Daniel Kahn Gillmor dkg at fifthhorseman.net
Wed Mar 20 13:28:33 CET 2019


On Tue 2019-03-19 19:09:25 +0100, Peter Lebbing wrote:
> On 19/03/2019 17:32, Daniel Kahn Gillmor wrote:
>> PS Note that the *name* of the tag itself is not covered by the
>>    cryptographic signature (it is possible to rename tags without
>>    modifying their cryptographic validity).  This is why I recommend
>>    using the tag message to contain this information rather than the tag
>>    name itself.
>
> Are you sure? I looked at what the exact data that is signed is, and it
> seems to me it does include the name:

That's interesting, thanks for pointing it out.  There are two places
for the name of the tag, and i think you're right that the signatures
made by modern git tags do seem to include the tag name (gnupg is ahead
of the game here, fwiw: many projects don't include the project name in
their tag name, and just go with tags like v2.2.13, which leave the same
issue open).  I didn't think that they used to do that, but maybe they
did and i just never noticed.

> Note that the third line of the signed data reads "tag gnupg-2.2.13". So
> is there some loophole that means this is not useful?
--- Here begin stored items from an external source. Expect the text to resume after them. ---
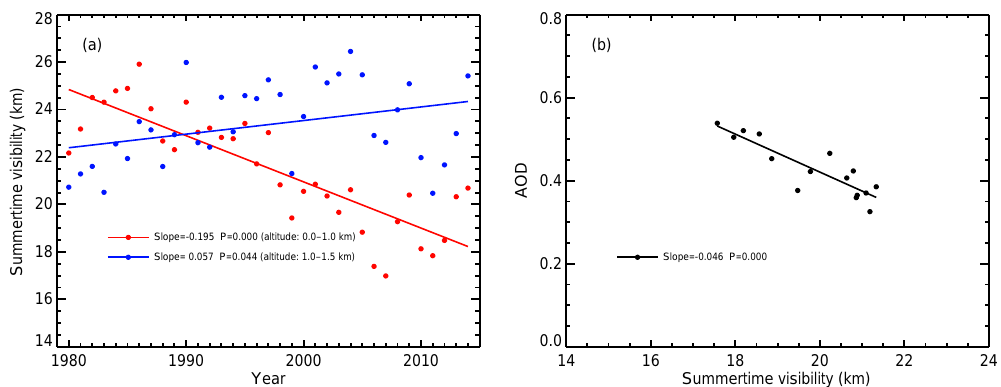
Figure 2. (a) Long-term trends in visibility measured at meteorological stations located at different altitudes on the Guanzhong Plain and in the surrounding mountain region. (b) Correlation between aerosol optical depth (AOD) and visibility over the plain.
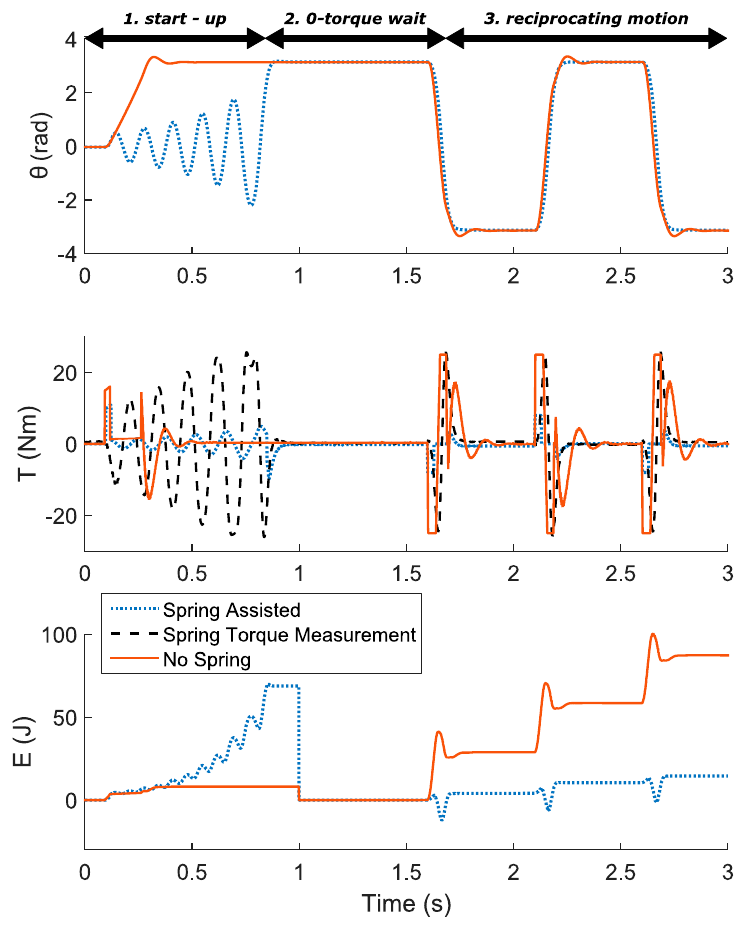
Figure 9. Proof-of-concept. Comparison of dynamic operational data for a magnetic spring with minimum motor torque vs. no spring setup with peak torque operation; controller structure and tuning have an impact on the exact values.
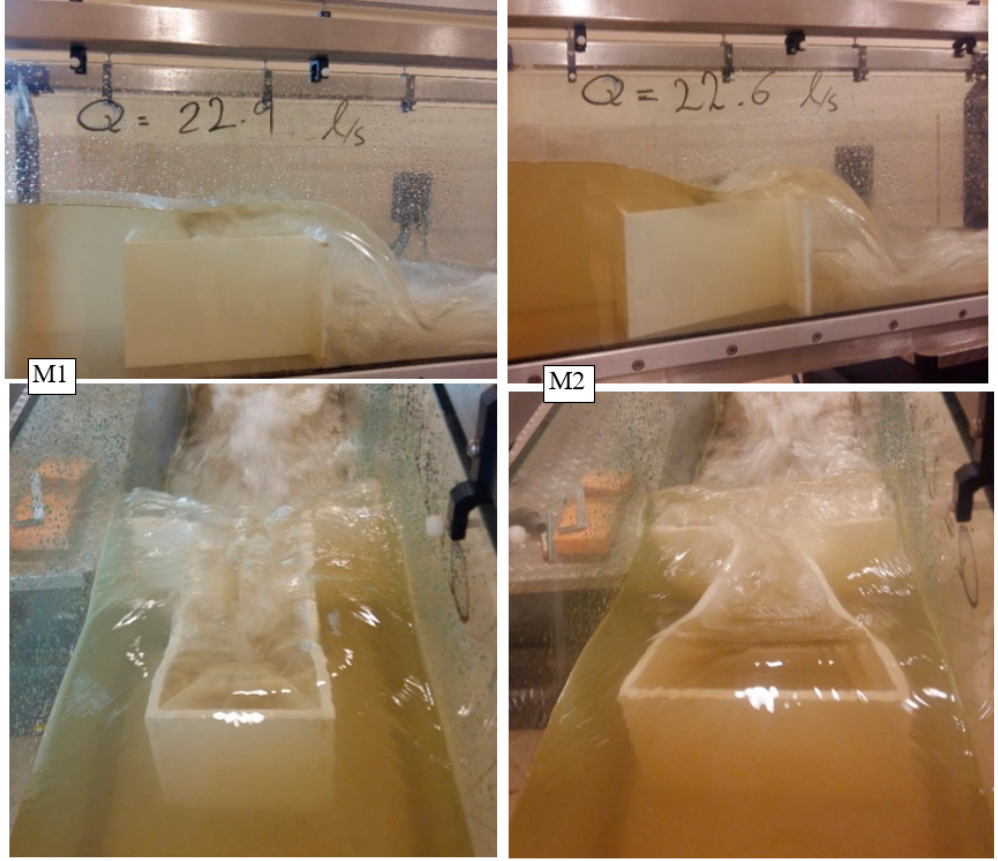
Figure 14. Flow characteristics for M1 and M2 models, Q = 0.0226 m 3 /s for M1 model, and Q = 0.0229 m 3 /s for M2 model.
To test that, i've just pushed https://gitlab.com/dkg/renaming-demo.git,
where I've just re-named a different tag issued by Werner.

If you were to clone that repository, you'll note that "git tag -v
gnupg-2.2.13" returns success, even though the contents of the message
don't say "tag gnupg-2.2.13".  

So i suppose it depends on how you think people are verifying that tag.
I'd imagine most folks (if they verify the tag at all) just check that
git tag -v $tagname returns 0 (and maybe they check that the tag was
made by a key that they associate with the project).

I wonder whether we "git tag -v" should raise an error if the tag name
within the signature doesn't match the tag name being verified.  I've
just sent message-id: <875zsdu41d.fsf at fifthhorseman.net> to
git at vger.kernel.org to ask about improving the situation there (maybe i
need to subscribe to convince them to let my mail through, though, i
don't know).

> I'm not saying that the first line of tag messages shouldn't be
> standardized as you propose, I'm just debating the correctness of the
> quoted assertion.

Thanks for the clarifying question, and for pointing this out!